Living a life out of the overflow of God’s love is the sweetest place to reside. I make a daily choice to receive this beautiful gift of love. Then out of it, I am able to share it with others. I first must purpose in my heart to be a receiver. Not because of anything I’ve done, but all because of what He’s done for me. There’s nothing I can do to make Him love me anymore, but neither is there anything I can do to make Him love me any less. I am full and complete in His agape love. I am whole and healed. I am a new creature. I am His chosen, cherished, honored, and adored daughter. I am immersed in His abundant life.
I find peace and contentment in this place. I have nothing to prove. I am real. I am honest. I can be myself. I am vulnerable without any fear of rejection. I experience freedom through His love. I stay in His presence, and He continues to lavish His love upon me. This is my place of safety. No fear can stay here. It has to flee. Here I am changing to look more and more like Jesus everyday. A constant work in progress.
It’s quiet and peaceful here. A place of solitude amidst the chaos and confusion of life. No constant striving for the latest and greatest. Just joy – not in what He can do for me, but for loving Him. Spending time with Him. When it’s convenient and when it isn’t. When I just want to be. Not a continual doing. Just being. Enjoying His company and presence. Leaving different than when I entered. Being forever changed and transformed.
I’m not leaving this place, and I don’t have to. He doesn’t want me to. I will linger here just a little while longer enjoying the beauty of the moment. I’m not rushing it. I’m taking it all in. I’m saturating my soul in His love. Living intentionally free from the worries and concerns of the world around me. He is my sole focus here.

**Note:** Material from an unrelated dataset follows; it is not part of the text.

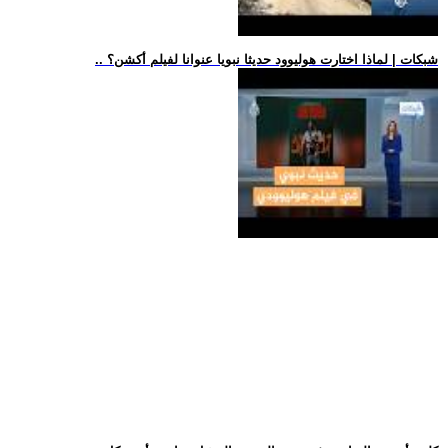
.. شبكات | لماذا اختارت هوليوود حديثا نبويا عنوانا لفيلم أكشن؟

God’s love – it’s what has carried me through in the past and what will continue to carry me into the future. Living. Breathing. Consuming love. This is the life I desire to live. Full, free, and overflowing from Thee. Just waiting to be shared with the next one He puts in my path. All because I took the risk and let Him love me. A thousand lifetimes is only the beginning of this awesome wonder. God’s love has now become my love.